Dalsza część artykułu pod materiałem wideo
Poza umileniem Sebastianowi czasu w programie "wodnymi" usługami swojej skąpo ubranej ukochanej, Kuba Wojewódzki dla kontrastu przygotował także sporo niezręcznych pytań.
"Obrzydliwe" pytanie Kuby Wojewódzkiego. Tak zareagował Sebastian Fabijański
Większość dotyczyła oczywiście życia uczuciowego Seby, a właściwie jego byłej partnerki - Maffashion. Showman nie miał żadnych hamulców.
Żałujesz, że Julia jest matką twojego syna? - wypalił w pewnym momencie.
Tata 3,5-letniego Bastka nie krył oburzenia.
Co to za obrzydliwe pytanie?! - zareagował z groźną miną.
Dlatego ja jestem autorem - próbował wybrnąć w swoim stylu prowadzący.
Sebastian Fabijański o Maffashion
Mimo wszystko Fabijański zdecydował się odpowiedzieć.
No nie, no chłopie. Błagam. Ja jestem wdzięczny totalnie. Mój syn to jest największy skarb mojego życia. Gdyby nie on, to mnie by tu nie było. A to jest jego matka!

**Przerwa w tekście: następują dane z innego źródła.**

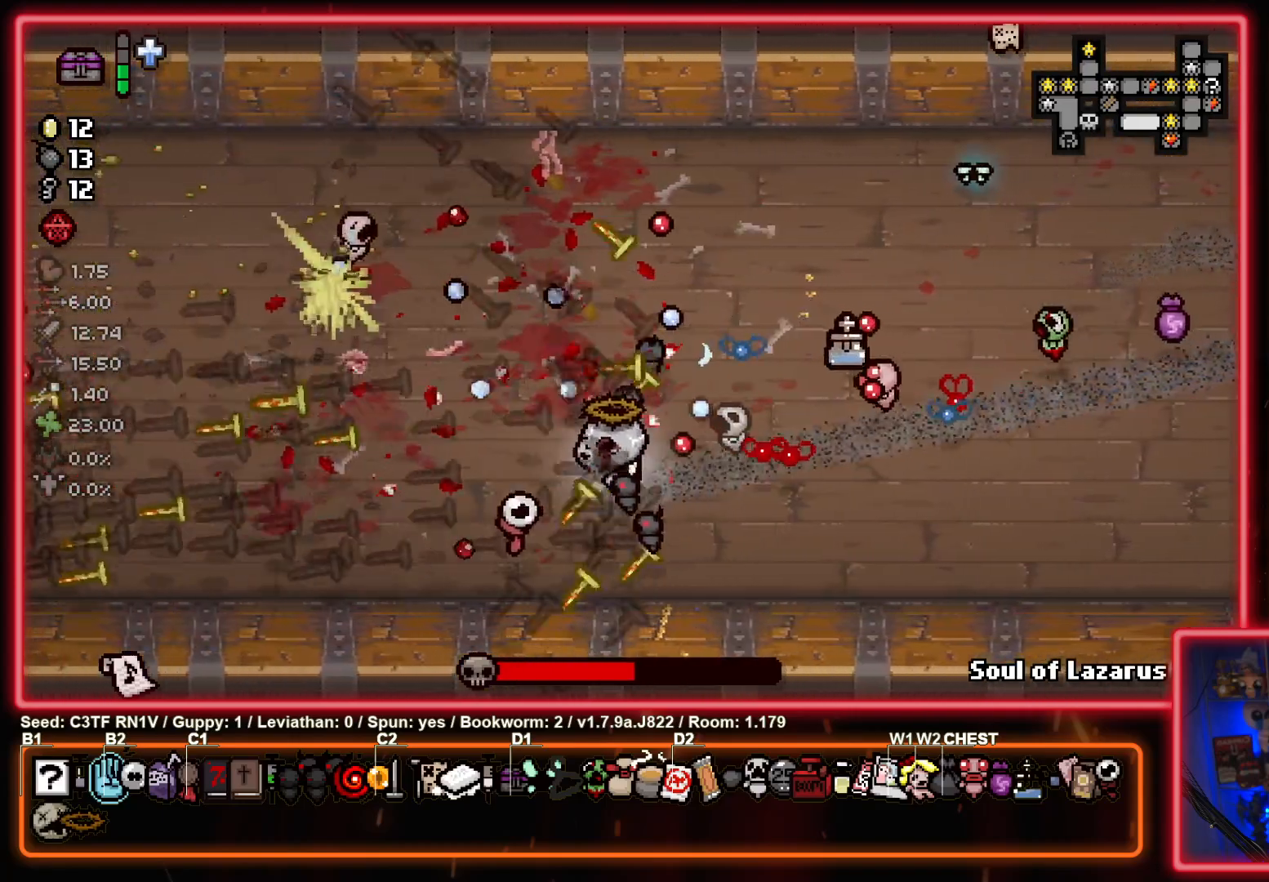
{"buttons": ["SQUARE"], "left_stick": "up-right", "events": [[300, "left_stick", "center"], [350, "left_stick", "right"], [417, "left_stick", "up-right"]]}
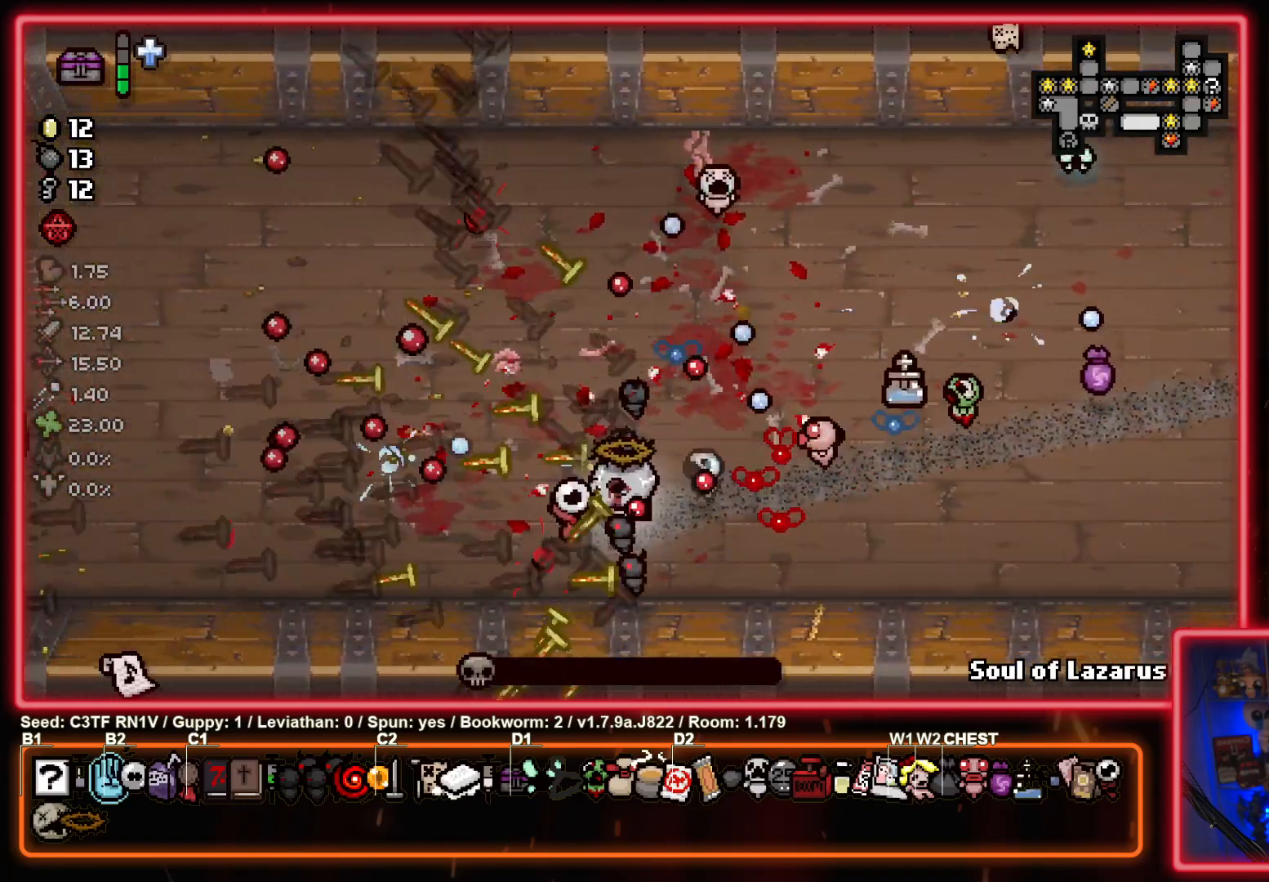
{"buttons": ["SQUARE"], "left_stick": "left", "events": [[367, "left_stick", "up-left"], [483, "left_stick", "left"]]}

Co za pytanie?! Co za pytanie?! - mówił wyraźnie wzburzony.
Czyli nie? - 60-latek nie odpuszczał.
Musiałbyś powtórzyć, ale chyba nie chcę go słyszeć jeszcze raz - skwitował aktor, dodając, że nie żałuje relacji z Julią Kuczyńską.
Szanujecie to, jak zareagował Seba?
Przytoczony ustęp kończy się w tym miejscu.